The problem is not just that OCO is widely regarded as having become a budget gimmick and an emblem of fiscal irresponsibility. Inflating the OCO account has real-world implications for our military: It limits flexibility and planning — two priorities that are integral to the way the Pentagon operates. What our military needs are adequate, stable, and sustainable resources — and that cannot be achieved by pumping up the OCO budget.

Finally, the president’s defense-budget request sends the wrong message on policy. The right way to do defense budgeting is to first assess the threats to our national security and then determine what is needed to meet those threats. To the administration’s credit, it started that process with the National Defense Strategy, or NDS, released last year. But this budget request does not line up with the policy priorities outlined in that document.

The NDS makes a clear prioritization of the threats we face. “Inter-state strategic competition, not terrorism, is now the primary concern in U.S. national security,” it says.
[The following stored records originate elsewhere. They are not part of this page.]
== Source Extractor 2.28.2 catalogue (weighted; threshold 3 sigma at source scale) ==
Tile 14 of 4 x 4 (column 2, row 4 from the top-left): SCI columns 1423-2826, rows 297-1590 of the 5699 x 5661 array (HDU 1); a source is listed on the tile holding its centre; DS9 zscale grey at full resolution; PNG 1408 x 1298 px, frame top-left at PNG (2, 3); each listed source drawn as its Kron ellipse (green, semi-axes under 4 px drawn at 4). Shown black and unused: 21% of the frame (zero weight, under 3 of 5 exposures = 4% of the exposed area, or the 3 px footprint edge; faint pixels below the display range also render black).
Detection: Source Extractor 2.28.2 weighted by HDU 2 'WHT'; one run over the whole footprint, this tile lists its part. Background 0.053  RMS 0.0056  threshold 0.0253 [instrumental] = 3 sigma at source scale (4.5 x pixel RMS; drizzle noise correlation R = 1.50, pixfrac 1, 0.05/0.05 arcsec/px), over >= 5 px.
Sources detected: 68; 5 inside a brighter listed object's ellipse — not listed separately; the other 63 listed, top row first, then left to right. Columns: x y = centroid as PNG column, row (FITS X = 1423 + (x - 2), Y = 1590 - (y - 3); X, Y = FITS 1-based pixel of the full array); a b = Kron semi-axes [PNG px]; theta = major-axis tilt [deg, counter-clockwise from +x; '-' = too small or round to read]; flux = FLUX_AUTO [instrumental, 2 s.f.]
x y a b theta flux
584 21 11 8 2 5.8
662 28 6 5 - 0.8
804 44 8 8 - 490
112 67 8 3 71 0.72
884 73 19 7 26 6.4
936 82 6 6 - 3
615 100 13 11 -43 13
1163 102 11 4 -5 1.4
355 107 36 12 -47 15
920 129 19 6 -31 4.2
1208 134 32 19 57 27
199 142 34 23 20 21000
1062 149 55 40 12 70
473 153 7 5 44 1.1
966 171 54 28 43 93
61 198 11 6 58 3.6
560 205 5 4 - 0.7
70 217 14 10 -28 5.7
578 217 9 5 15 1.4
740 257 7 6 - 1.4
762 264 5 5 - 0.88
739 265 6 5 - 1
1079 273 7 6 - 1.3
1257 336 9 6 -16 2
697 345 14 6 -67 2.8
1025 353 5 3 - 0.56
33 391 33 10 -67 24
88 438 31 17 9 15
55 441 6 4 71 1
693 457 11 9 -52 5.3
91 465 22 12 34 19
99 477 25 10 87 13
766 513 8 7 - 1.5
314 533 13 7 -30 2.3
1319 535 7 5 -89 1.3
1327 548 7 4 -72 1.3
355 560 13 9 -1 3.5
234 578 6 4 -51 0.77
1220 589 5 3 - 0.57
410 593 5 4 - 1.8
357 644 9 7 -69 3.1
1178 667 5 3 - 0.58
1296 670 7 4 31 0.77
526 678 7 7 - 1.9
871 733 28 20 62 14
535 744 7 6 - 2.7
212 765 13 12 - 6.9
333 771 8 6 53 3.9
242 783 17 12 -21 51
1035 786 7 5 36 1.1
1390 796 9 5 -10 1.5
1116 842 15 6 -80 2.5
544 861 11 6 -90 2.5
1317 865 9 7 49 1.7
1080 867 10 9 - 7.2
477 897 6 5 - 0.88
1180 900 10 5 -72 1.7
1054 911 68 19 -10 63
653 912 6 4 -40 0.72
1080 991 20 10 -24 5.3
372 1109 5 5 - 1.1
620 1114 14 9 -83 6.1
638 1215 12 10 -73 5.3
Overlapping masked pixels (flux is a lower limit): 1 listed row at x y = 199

The Pentagon’s top priority is now preparing for competition with China and Russia — not focusing on the Middle East. President Trump has been an advocate for this approach and gone much further, railing against “endless wars” in the Middle East and calling for the withdrawal of U.S. troops from Syria and potentially Afghanistan. Yet his budget request uses what is essentially a Middle East warfighting account (OCO used to be called the “Global War on Terrorism” account) to shelter nearly $100 billion of base defense spending. That just doesn’t square with the administration’s stated policy priorities.

If the administration actually believed that $174 billion belonged in the OCO account — if the president believed preparing for strategic competition with China and Russia was so important that it deserved wartime, emergency funding — it would be wise to say so and make an affirmative case for its position. But that is not how this budget is being presented. Rather, the OCO gimmick is being presented as no more or less than what it is. This was not a decision based on defense strategy; it seems more the work of the Office of Management and Budget than the National Security Council.

Yet these realities remain: Strategic competition is our top national-security concern, and China is our pacing threat. Last week, it was announced that China plans to increase its defense spending by 7.5 percent this year as part of a long military buildup. In the face of rising threats from strategic competitors, the United States must invest in reorienting our military and developing new capabilities. We would like to offer unequivocal support for the administration’s effort to boost the U.S. defense budget by the required 3 to 5 percent to help further that important goal — but the increase has to happen in the right way. Let’s hope Congress, which will dispose of the president’s budget request, does better.

Rachel Hoff is the policy director of the Ronald Reagan Institute in Washington, D.C. Roger I. Zakheim is the Institute’s director and a former member of the National Defense Strategy Commission.